__ACTION ITEM__
Copy out the lines below word for word, without the pictures.

__SOURCE MATERIAL__
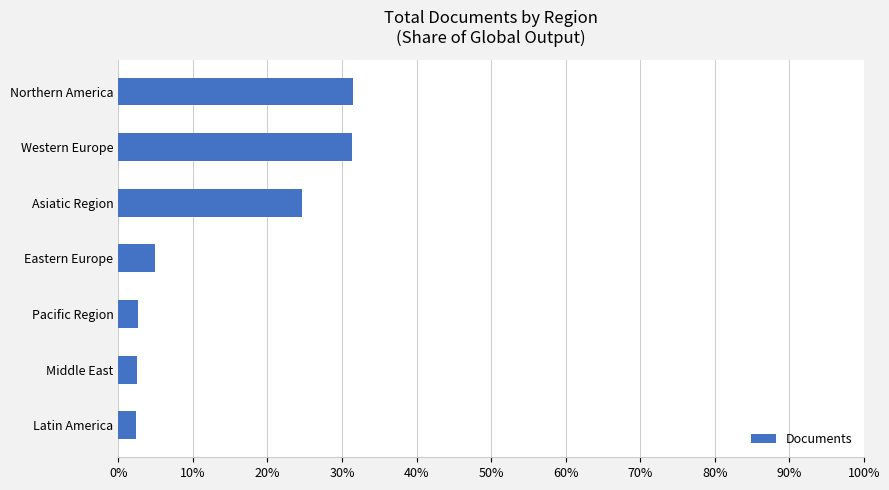

What is the smallest value displayed?

2.4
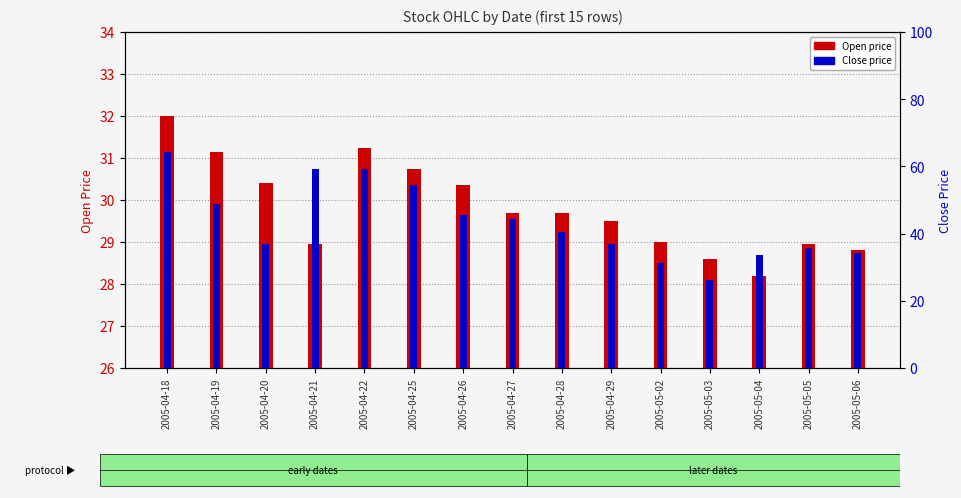

How many data points in Open are less than 29?

5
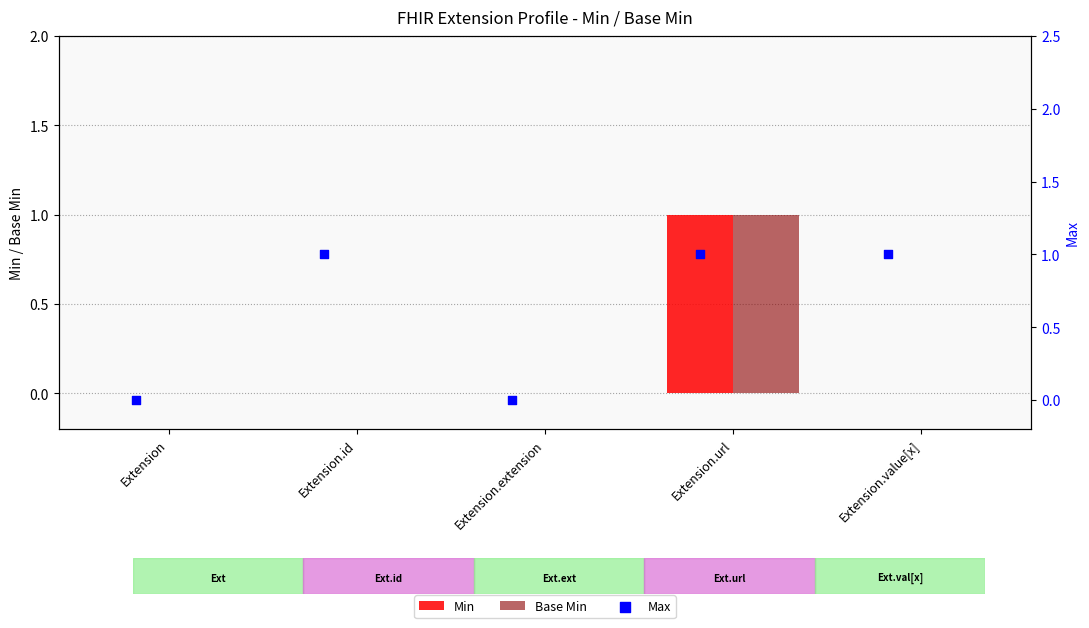

What are all the series names shown in the legend?

Min, Base Min, Max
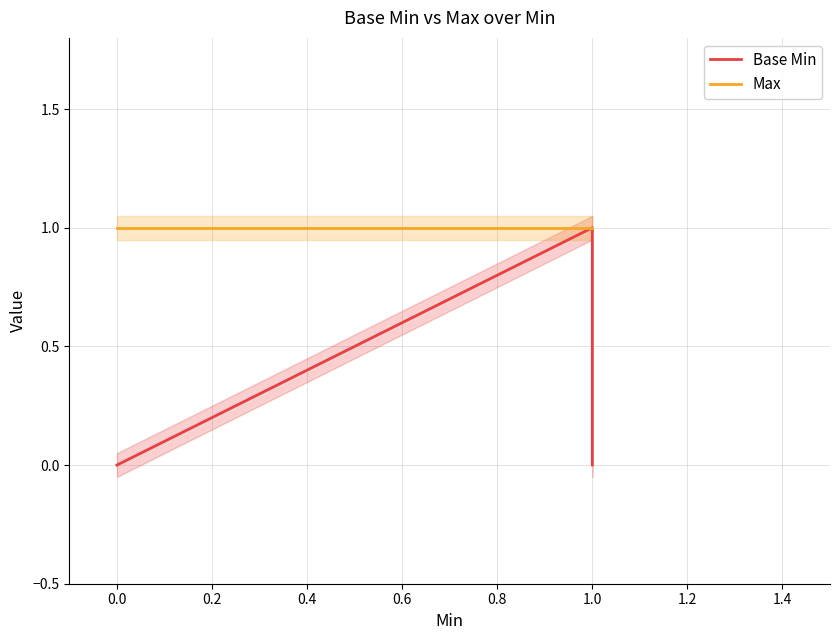

True or false: Max and Base Min intersect in this chart.

False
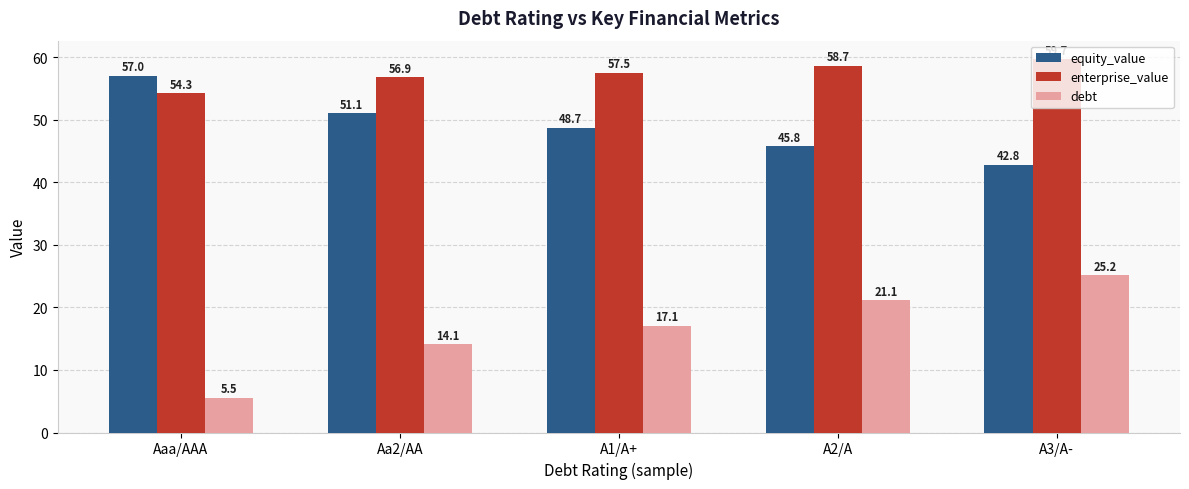

Is it true that equity_value equals 20.9 at A1/A+?

False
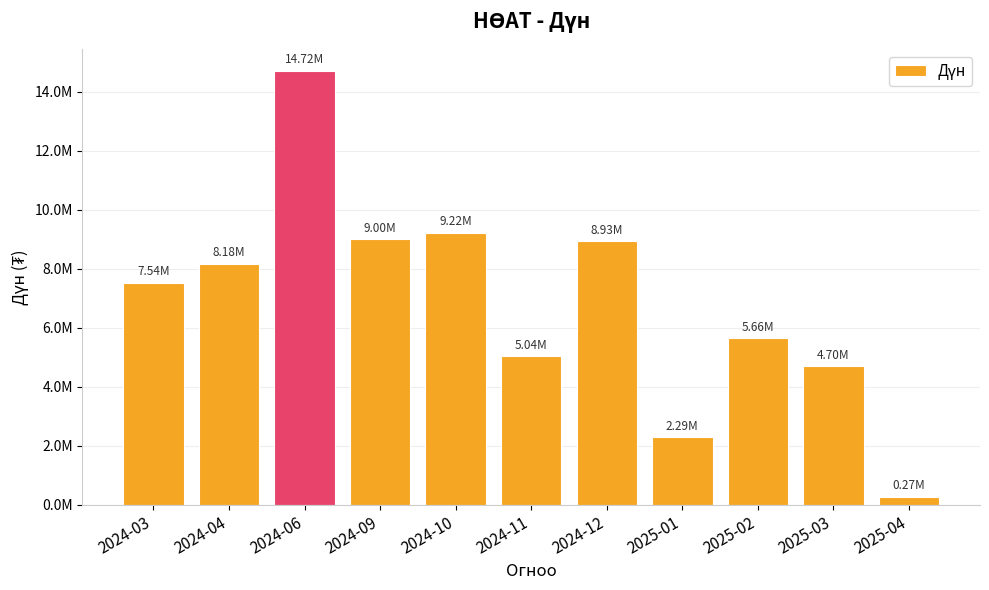

What is the maximum value shown in the chart?

14718910.5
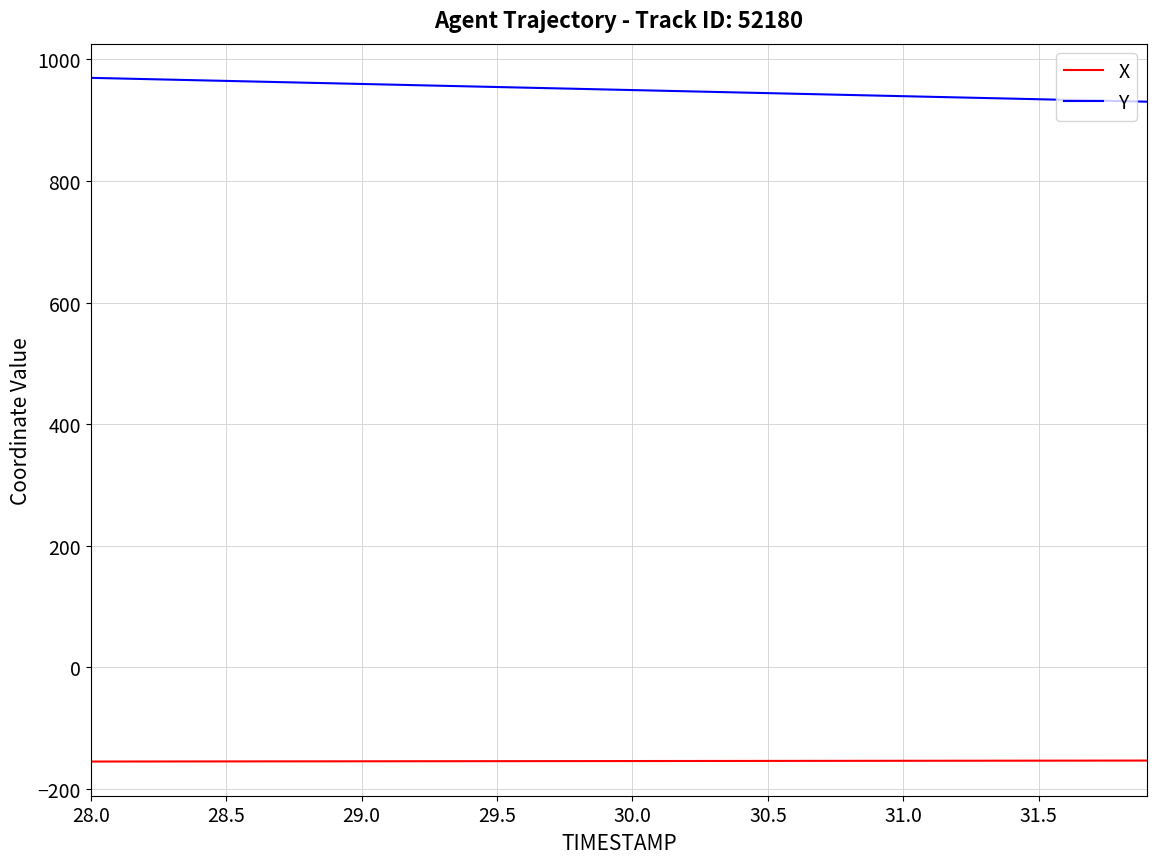

What is the sum of all Y values?

37999.7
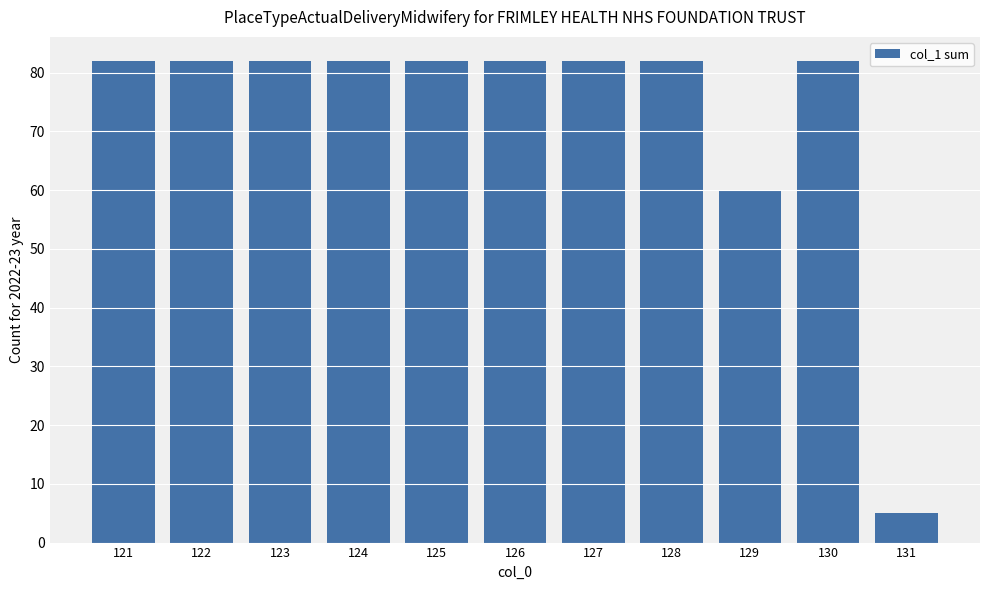

What is the smallest value displayed?

5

__YOUR RESPONSE__
What is the smallest value displayed?

2.4

How many data points in Open are less than 29?

5

What are all the series names shown in the legend?

Min, Base Min, Max

True or false: Max and Base Min intersect in this chart.

False

Is it true that equity_value equals 20.9 at A1/A+?

False

What is the maximum value shown in the chart?

14718910.5

What is the sum of all Y values?

37999.7

What is the smallest value displayed?

5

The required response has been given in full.